A Southern Baptist Convention official criticized as going over the top in his criticism of presidential candidate Donald Trump and his evangelical supporters now says it’s time to move beyond election-year differences and celebrate Christmas together as one “denominational family.”
Both the Wall Street Journal and NPR reported on backlash against SBC Ethics and Religious Liberty Commission head Russell Moore from prominent Southern Baptists who supported Trump for president, putting the denomination’s top official for public policy and religious liberty concerns “in a precarious position” just over three years into the job he inherited from longtime Religious Right warrior Richard Land.
Moore addressed “some pointed conversations in my denominational family about the election and the way forward” and noted that “some of them have been directed at me,” in a Dec. 19 article posted on his personal website.
Moore admitted he was “pointed” in his criticism of “a handful of Christian political operatives excusing immorality and confusing the definition of the gospel, and felt like I ought to have been.” But some pastors and friends told him they read his comments as criticizing anyone who voted for Trump.
“I told them then, and I would tell anyone now: if that’s what you heard me say, that was not at all my intention, and I apologize,” Moore said.
In November the Louisiana Baptist Convention referred a motion to “study the recent actions” of the agency Moore leads to the state convention’s Executive Board. David Hankins, the convention’s executive director, told the Wall Street Journal the board is considering whether to approve a study, but that for him defunding the ELRC would be a “last resort.”

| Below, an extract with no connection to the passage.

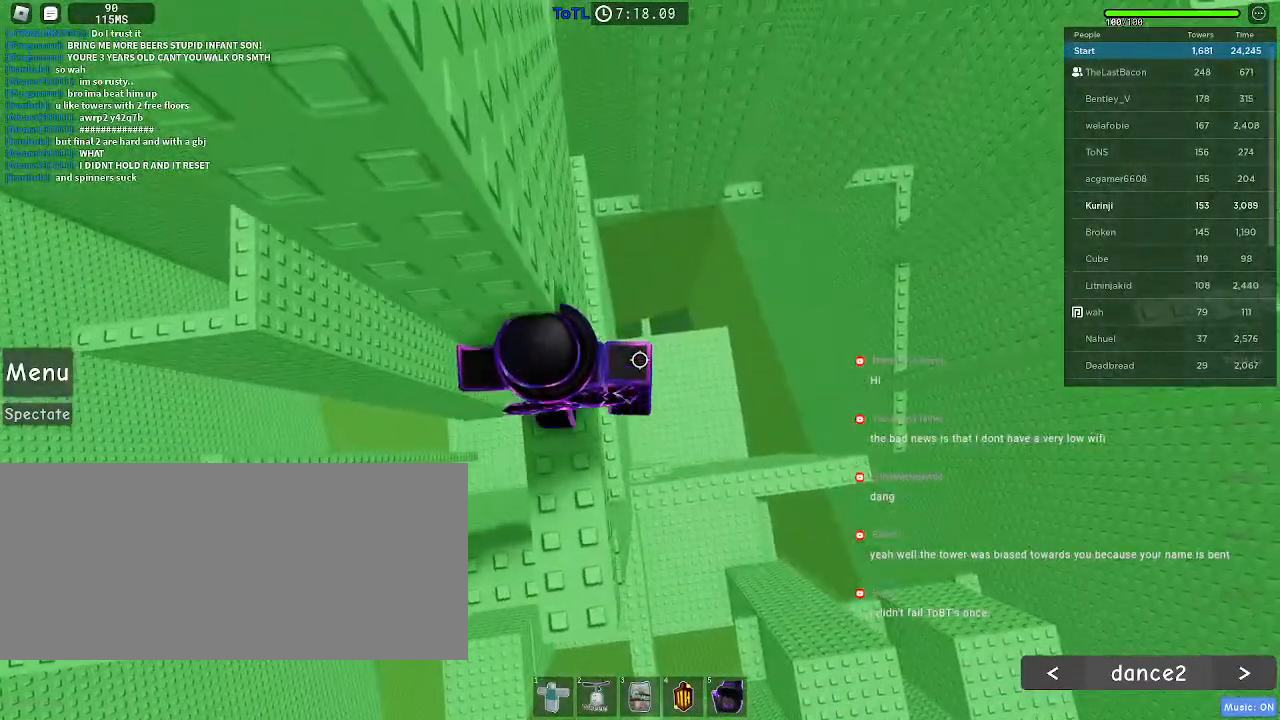
{"keys": [], "mouse": []}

William “Bill” Harrell, former chairman of the SBC Executive Committee, posted a blog saying strong support for Trump among white evangelical voters suggested that Moore was an agency head out of touch with his constituents. Harrell, retired pastor of Abilene Baptist Church in Martinez, Ga., said Southern Baptists might consider finding better uses for their Cooperative Program dollars than supporting an ERLC which frankly is “causing more disturbance than it is serving us in a positive way.”

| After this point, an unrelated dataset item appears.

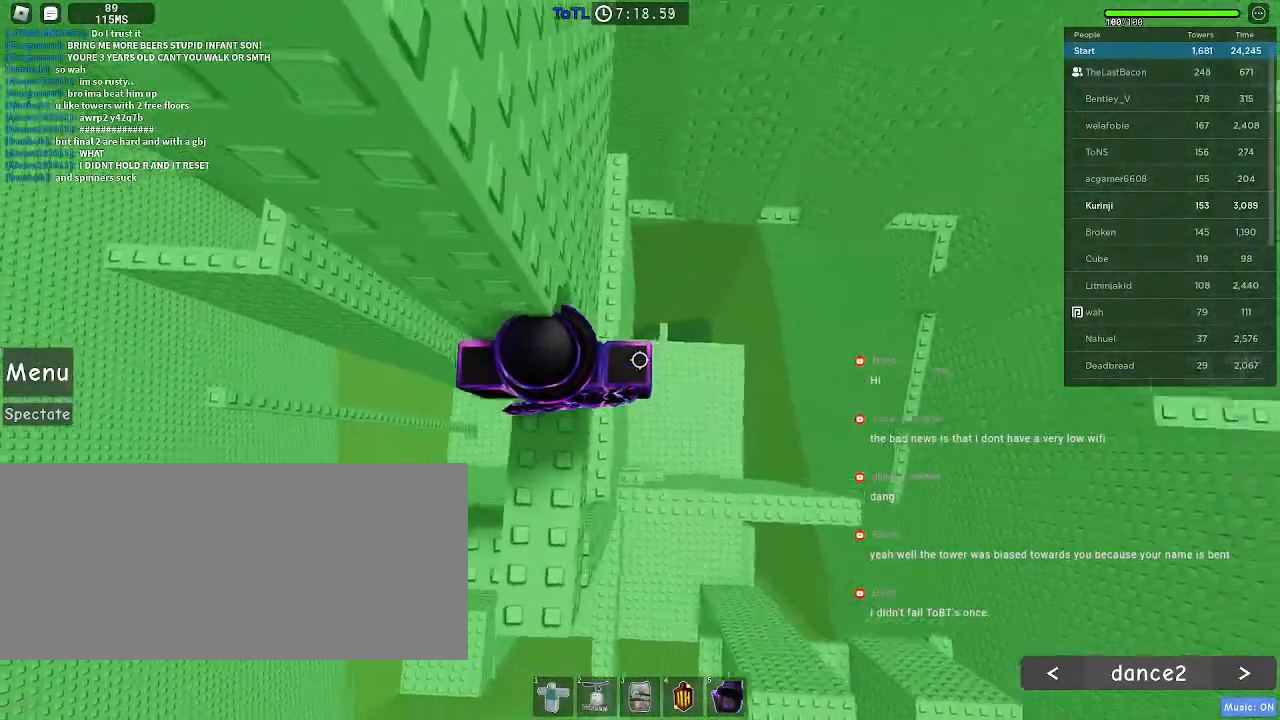
{"keys": ["d"], "mouse": [], "events": [[466, "d", "down"]]}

Jack Graham, pastor of Prestonwood Baptist Church in Plano, Texas, and SBC president between 2002 and 2004, told the Wall Street Journal his 40,000-member megachurch “is considering making major changes in our support of the Southern Baptist Convention.”
“There was a disrespectfulness toward Southern Baptists and other evangelical leaders, past and present,” Graham, a member of Trump’s Evangelical Executive Advisory Board, said of Moore’s critique during the 2016 presidential campaign. “It’s disheartening that this election has created this kind of divisiveness.”
Moore said Christians who voted for Trump as a lesser of two evils and those like him who could not in good conscience cast a ballot for either of the major party candidates should feel “empathy” for each other’s positions and not “take things personally” when someone disagrees.
“In my personal situation, there were some outrageous moments in the midst of the campaign that I felt compelled by my job to address,” Moore said in his article. “When those moments came, occasionally I was tempted to remain silent for the sake of the ‘team’ or the issues at stake.”
“After all, these issues are the ones I’ve spent my life defending and the ones my denomination has been vocal and insistent about for decades,” he explained. “Even still, in my case, it is precisely because Southern Baptists are pro-life, pro-family, pro-religious freedom, pro-racial reconciliation and pro-character-in-public-office that I felt it was my responsibility to speak out on those issues. For me, to remain silent — rightly or wrongly — felt negligent.”
In a separate article on the ERLC website, Moore and ERLC staff member Travis Wussow outlined a legislative agenda for the new president and Congress “to protect the unborn” by making it harder for women to obtain an abortion.